(Beginning of SUPPLIED TEXT)

CWDM should thus be able to i) process data obtained from the real world (based on [stochastic] indicators); here a citizen scientist as a volunteer comes to the fore who collects and/or processes data as part of a scientific enquiry (e.g. the Christmas Bird Count as a major source of scientific data on trends in the status of bird species in North America, the Evolution MegaLab and OPen Air Laboratories – citizen science projects invite the public to take part in scientific investigations by contributing data, processing data or both (Silvertown, 2009; Worthington et al., 2012); ii) record measurements that uncover patterns between interactions; iii) enable/change different and independent input values and follow how patterns change; iv) compare results of patterns vis-à-vis predictable scenarios based on the average or median result and/or various (publicly-known) algorithms and v) adapt new decisions/scenarios. If citizens’ inputs are included in such (or similar) way in decision-making, CWDM is present (Brabham, 2013; Briskin et al., 2009; Landemore and Elster, 2012; Surowiecki, 2005; Tovey, 2008) provided that in search for optimal decisions includes the patterns, network, connections, diversity, aggregation and averaging (instead of singular decision-makers, deliberation, division, disconnection and sameness). The power of CW can due to mutual cancelling remove the behavioural and other biases (Ariely, 2008; Kahneman, 2013); due to the higher calculation power over brains’ limits of processing power (Marois and Ivanoff, 2005) CW can be a better answer for the complex environment, with its numerous combinations. Given the (un)known problem-solution relations there are at least four possibilities for which different rules can be (proportionately with requisite variety) used, as it is seen in the Figure 2.

(End of SUPPLIED TEXT)
(Beginning of RECORDS SHOWN)

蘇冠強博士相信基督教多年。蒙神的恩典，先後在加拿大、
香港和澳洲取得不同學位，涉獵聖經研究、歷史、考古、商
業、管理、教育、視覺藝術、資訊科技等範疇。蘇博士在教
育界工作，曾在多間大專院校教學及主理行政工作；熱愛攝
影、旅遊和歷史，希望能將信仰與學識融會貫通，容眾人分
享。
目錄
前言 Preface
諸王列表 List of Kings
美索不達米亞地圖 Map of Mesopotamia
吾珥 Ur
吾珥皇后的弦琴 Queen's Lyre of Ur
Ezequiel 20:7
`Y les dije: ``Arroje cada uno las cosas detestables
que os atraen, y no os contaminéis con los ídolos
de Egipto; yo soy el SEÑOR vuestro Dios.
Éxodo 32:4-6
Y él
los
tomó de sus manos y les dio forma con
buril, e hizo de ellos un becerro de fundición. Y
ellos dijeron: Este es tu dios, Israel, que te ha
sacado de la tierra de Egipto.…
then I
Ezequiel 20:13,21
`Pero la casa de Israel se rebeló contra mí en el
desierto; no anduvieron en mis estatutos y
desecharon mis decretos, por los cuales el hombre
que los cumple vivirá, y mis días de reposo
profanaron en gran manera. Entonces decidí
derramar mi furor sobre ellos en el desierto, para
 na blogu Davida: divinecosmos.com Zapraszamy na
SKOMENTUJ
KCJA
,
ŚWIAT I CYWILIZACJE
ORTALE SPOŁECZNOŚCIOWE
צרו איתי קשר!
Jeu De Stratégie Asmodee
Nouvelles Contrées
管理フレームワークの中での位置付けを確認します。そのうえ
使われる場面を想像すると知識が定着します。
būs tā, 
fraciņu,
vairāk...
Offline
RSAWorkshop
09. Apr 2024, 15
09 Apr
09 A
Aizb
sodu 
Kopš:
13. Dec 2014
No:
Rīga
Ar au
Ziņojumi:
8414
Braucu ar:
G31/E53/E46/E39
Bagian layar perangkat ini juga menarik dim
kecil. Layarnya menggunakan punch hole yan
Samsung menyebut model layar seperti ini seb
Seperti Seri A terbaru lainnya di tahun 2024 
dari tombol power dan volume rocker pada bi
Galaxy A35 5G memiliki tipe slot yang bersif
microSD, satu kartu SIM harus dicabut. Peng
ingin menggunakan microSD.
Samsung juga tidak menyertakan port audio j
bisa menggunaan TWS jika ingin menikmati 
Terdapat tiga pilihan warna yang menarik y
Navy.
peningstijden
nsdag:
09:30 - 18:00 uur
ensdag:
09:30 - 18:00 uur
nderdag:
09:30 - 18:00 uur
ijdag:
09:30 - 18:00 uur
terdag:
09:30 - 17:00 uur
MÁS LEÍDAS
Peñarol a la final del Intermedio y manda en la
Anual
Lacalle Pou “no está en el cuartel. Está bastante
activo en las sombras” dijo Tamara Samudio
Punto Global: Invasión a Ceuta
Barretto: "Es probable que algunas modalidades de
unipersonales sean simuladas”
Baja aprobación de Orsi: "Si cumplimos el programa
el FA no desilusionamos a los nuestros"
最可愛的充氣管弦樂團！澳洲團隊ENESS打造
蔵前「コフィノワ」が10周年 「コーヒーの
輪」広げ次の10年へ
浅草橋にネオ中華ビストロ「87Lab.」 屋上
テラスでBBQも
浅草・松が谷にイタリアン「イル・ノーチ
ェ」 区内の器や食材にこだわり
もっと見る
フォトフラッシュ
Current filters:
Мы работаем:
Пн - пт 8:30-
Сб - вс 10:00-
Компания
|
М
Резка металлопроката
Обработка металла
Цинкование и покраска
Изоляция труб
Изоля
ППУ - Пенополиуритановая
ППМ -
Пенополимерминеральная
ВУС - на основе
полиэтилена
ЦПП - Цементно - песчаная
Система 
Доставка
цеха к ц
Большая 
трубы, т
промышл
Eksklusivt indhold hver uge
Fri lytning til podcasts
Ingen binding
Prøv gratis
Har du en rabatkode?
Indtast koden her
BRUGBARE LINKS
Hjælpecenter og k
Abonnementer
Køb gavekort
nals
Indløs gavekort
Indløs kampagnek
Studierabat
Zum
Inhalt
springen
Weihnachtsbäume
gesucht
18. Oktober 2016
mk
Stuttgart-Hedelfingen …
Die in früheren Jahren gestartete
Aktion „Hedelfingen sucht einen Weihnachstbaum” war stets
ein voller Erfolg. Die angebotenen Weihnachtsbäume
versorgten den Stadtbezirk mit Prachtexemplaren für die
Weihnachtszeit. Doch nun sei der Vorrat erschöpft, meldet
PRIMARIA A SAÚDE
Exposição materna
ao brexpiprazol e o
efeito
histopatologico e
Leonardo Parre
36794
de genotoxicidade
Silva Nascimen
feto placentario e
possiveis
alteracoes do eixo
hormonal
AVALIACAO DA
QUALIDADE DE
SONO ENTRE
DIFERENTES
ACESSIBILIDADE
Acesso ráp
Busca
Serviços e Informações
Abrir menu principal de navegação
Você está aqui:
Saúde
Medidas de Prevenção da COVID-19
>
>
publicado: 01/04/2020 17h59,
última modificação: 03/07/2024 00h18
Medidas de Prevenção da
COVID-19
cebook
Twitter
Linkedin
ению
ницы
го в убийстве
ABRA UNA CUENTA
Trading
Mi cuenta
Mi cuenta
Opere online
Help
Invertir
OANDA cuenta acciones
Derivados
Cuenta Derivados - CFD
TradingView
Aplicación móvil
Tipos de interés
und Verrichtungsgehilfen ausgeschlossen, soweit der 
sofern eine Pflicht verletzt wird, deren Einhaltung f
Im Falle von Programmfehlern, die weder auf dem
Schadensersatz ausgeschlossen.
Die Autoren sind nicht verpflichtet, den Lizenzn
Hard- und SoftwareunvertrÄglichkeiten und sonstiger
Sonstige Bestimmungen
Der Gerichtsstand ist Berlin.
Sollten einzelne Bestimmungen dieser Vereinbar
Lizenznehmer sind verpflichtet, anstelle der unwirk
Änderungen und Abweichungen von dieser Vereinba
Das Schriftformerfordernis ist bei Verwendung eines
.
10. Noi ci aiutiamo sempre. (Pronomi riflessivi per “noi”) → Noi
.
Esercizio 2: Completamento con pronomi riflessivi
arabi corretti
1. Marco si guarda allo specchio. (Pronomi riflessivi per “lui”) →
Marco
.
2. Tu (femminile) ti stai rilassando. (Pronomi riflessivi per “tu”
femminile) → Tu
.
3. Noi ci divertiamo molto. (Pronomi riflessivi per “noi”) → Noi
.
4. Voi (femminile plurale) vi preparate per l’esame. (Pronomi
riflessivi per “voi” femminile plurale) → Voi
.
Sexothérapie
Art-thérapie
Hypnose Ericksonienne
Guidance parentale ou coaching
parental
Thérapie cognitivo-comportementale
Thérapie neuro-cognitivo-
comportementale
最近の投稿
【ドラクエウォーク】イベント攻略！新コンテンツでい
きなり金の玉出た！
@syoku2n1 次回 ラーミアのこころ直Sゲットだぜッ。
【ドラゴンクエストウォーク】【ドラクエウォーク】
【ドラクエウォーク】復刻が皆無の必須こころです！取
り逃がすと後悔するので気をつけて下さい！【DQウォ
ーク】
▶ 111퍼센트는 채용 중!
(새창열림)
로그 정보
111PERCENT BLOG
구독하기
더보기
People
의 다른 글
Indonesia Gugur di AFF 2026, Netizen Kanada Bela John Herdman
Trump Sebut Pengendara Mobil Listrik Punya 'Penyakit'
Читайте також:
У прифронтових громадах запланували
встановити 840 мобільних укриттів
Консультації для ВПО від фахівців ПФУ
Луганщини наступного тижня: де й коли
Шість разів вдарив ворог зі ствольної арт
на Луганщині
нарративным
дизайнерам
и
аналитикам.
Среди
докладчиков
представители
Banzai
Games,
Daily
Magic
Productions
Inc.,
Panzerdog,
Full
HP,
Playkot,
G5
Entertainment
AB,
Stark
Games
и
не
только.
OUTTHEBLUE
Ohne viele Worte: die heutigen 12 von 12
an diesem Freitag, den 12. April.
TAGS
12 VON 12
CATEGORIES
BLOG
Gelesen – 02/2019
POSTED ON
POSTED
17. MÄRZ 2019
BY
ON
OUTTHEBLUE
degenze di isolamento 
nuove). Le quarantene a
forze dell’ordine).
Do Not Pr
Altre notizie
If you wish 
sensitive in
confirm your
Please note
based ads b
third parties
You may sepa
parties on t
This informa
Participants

(End of RECORDS SHOWN)

> [WHAT TO DO]: Continue the passage on crowd wisdom in decision-making from the point where it stops.

> [ANSWER]:
Figure 2

The environment evolves in its own (systemically-interconnected) ways, and it does not consider formal (democratic) decisions automatically. The latter must hence address the first accordingly with the similar level of complexity: simple rules for the known environment, dynamic or adaptable norms for the dynamic environment, systemic rules for the complicated environment for CW for the complex environment.